Material provided:
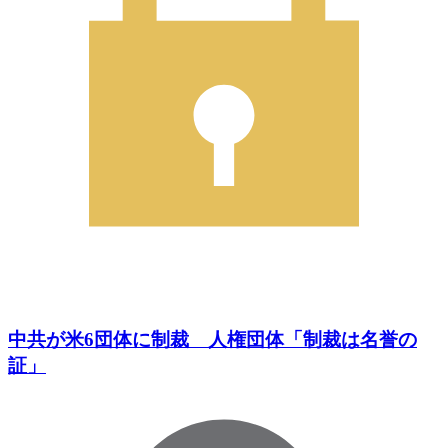
中共が米6団体に制裁 人権団体「制裁は名誉の
証」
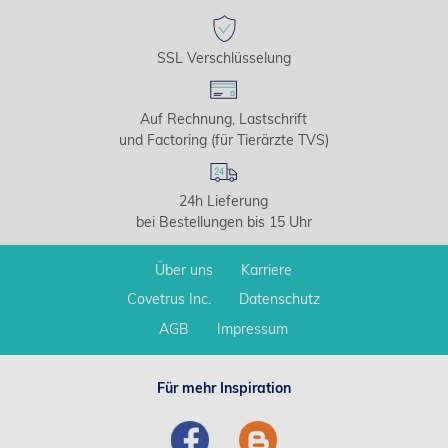
SSL Verschlüsselung
Auf Rechnung, Lastschrift
und Factoring (für Tierärzte TVS)
24h Lieferung
bei Bestellungen bis 15 Uhr
Über uns
Karriere
Covetrus Inc.
Datenschutz
AGB
Impressum
Für mehr Inspiration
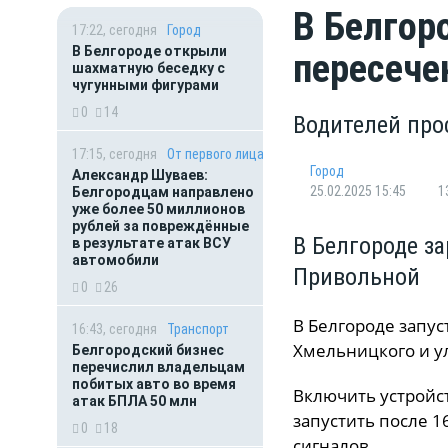
В Белгор
17:22, сегодня
Город
В Белгороде открыли
пересече
шахматную беседку с
чугунными фигурами
0
14
Водителей про
17:15, сегодня
От первого лица
Город
Александр Шуваев:
25.02.2025 15:45
1
Белгородцам направлено
уже более 50 миллионов
рублей за повреждённые
В Белгороде з
в результате атак ВСУ
автомобили
Привольной
0
26
В Белгороде запус
16:43, сегодня
Транспорт
Хмельницкого и у
Белгородский бизнес
перечислил владельцам
побитых авто во время
Включить устройс
атак БПЛА 50 млн
запустить после 
0
18
сигналов.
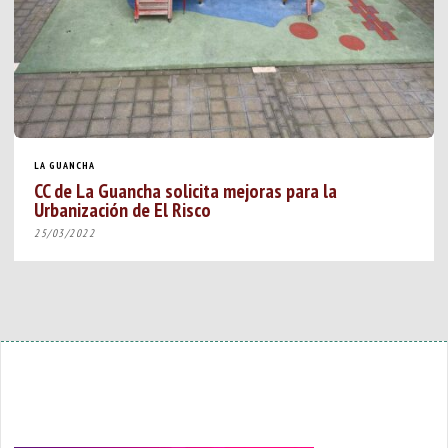
LA GUANCHA
CC de La Guancha solicita mejoras para la
Urbanización de El Risco
25/03/2022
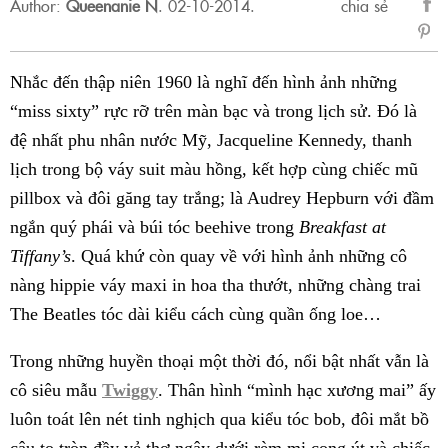
Author:
Queenanie N
.
02-10-2014.
chia sẻ
sẻ
Fac
Nhắc đến thập niên 1960 là nghĩ đến hình ảnh những
“miss sixty” rực rỡ trên màn bạc và trong lịch sử. Đó là
đệ nhất phu nhân nước Mỹ, Jacqueline Kennedy, thanh
lịch trong bộ váy suit màu hồng, kết hợp cùng chiếc mũ
pillbox và đôi găng tay trắng; là Audrey Hepburn với đầm
ngắn quý phái và búi tóc beehive trong
Breakfast at
Tiffany’s
. Quá khứ còn quay về với hình ảnh những cô
nàng hippie váy maxi in hoa tha thướt, những chàng trai
The Beatles tóc dài kiểu cách cùng quần ống loe…
Trong những huyền thoại một thời đó, nổi bật nhất vẫn là
cô siêu mẫu
Twiggy
. Thân hình “mình hạc xương mai” ấy
luôn toát lên nét tinh nghịch qua kiểu tóc bob, đôi mắt bồ
câu to tròn đầy vẻ thơ ngây dưới rèm mi cong út và chiếc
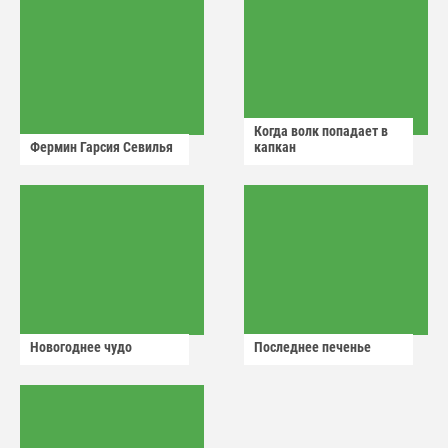
Когда волк попадает в
Фермин Гарсия Севилья
капкан
Новогоднее чудо
Последнее печенье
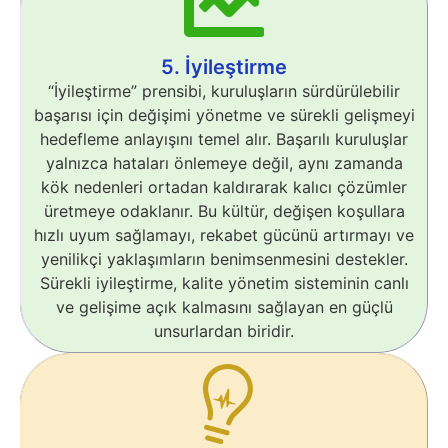
5. İyileştirme
“İyileştirme” prensibi, kuruluşların sürdürülebilir
başarısı için değişimi yönetme ve sürekli gelişmeyi
hedefleme anlayışını temel alır. Başarılı kuruluşlar
yalnızca hataları önlemeye değil, aynı zamanda
kök nedenleri ortadan kaldırarak kalıcı çözümler
üretmeye odaklanır. Bu kültür, değişen koşullara
hızlı uyum sağlamayı, rekabet gücünü artırmayı ve
yenilikçi yaklaşımların benimsenmesini destekler.
Sürekli iyileştirme, kalite yönetim sisteminin canlı
ve gelişime açık kalmasını sağlayan en güçlü
unsurlardan biridir.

How to complete this task: In your copy of the data above, leave out the pictures and repeat everything else exactly.

Answer space:
中共が米6団体に制裁 人権団体「制裁は名誉の
証」
SSL Verschlüsselung
Auf Rechnung, Lastschrift
und Factoring (für Tierärzte TVS)
24h Lieferung
bei Bestellungen bis 15 Uhr
Über uns
Karriere
Covetrus Inc.
Datenschutz
AGB
Impressum
Für mehr Inspiration
В Белгор
17:22, сегодня
Город
В Белгороде открыли
пересече
шахматную беседку с
чугунными фигурами
0
14
Водителей про
17:15, сегодня
От первого лица
Город
Александр Шуваев:
25.02.2025 15:45
1
Белгородцам направлено
уже более 50 миллионов
рублей за повреждённые
В Белгороде з
в результате атак ВСУ
автомобили
Привольной
0
26
В Белгороде запус
16:43, сегодня
Транспорт
Хмельницкого и у
Белгородский бизнес
перечислил владельцам
побитых авто во время
Включить устройс
атак БПЛА 50 млн
запустить после 
0
18
сигналов.
LA GUANCHA
CC de La Guancha solicita mejoras para la
Urbanización de El Risco
25/03/2022
Author:
Queenanie N
.
02-10-2014.
chia sẻ
sẻ
Fac
Nhắc đến thập niên 1960 là nghĩ đến hình ảnh những
“miss sixty” rực rỡ trên màn bạc và trong lịch sử. Đó là
đệ nhất phu nhân nước Mỹ, Jacqueline Kennedy, thanh
lịch trong bộ váy suit màu hồng, kết hợp cùng chiếc mũ
pillbox và đôi găng tay trắng; là Audrey Hepburn với đầm
ngắn quý phái và búi tóc beehive trong
Breakfast at
Tiffany’s
. Quá khứ còn quay về với hình ảnh những cô
nàng hippie váy maxi in hoa tha thướt, những chàng trai
The Beatles tóc dài kiểu cách cùng quần ống loe…
Trong những huyền thoại một thời đó, nổi bật nhất vẫn là
cô siêu mẫu
Twiggy
. Thân hình “mình hạc xương mai” ấy
luôn toát lên nét tinh nghịch qua kiểu tóc bob, đôi mắt bồ
câu to tròn đầy vẻ thơ ngây dưới rèm mi cong út và chiếc
Когда волк попадает в
Фермин Гарсия Севилья
капкан
Новогоднее чудо
Последнее печенье
5. İyileştirme
“İyileştirme” prensibi, kuruluşların sürdürülebilir
başarısı için değişimi yönetme ve sürekli gelişmeyi
hedefleme anlayışını temel alır. Başarılı kuruluşlar
yalnızca hataları önlemeye değil, aynı zamanda
kök nedenleri ortadan kaldırarak kalıcı çözümler
üretmeye odaklanır. Bu kültür, değişen koşullara
hızlı uyum sağlamayı, rekabet gücünü artırmayı ve
yenilikçi yaklaşımların benimsenmesini destekler.
Sürekli iyileştirme, kalite yönetim sisteminin canlı
ve gelişime açık kalmasını sağlayan en güçlü
unsurlardan biridir.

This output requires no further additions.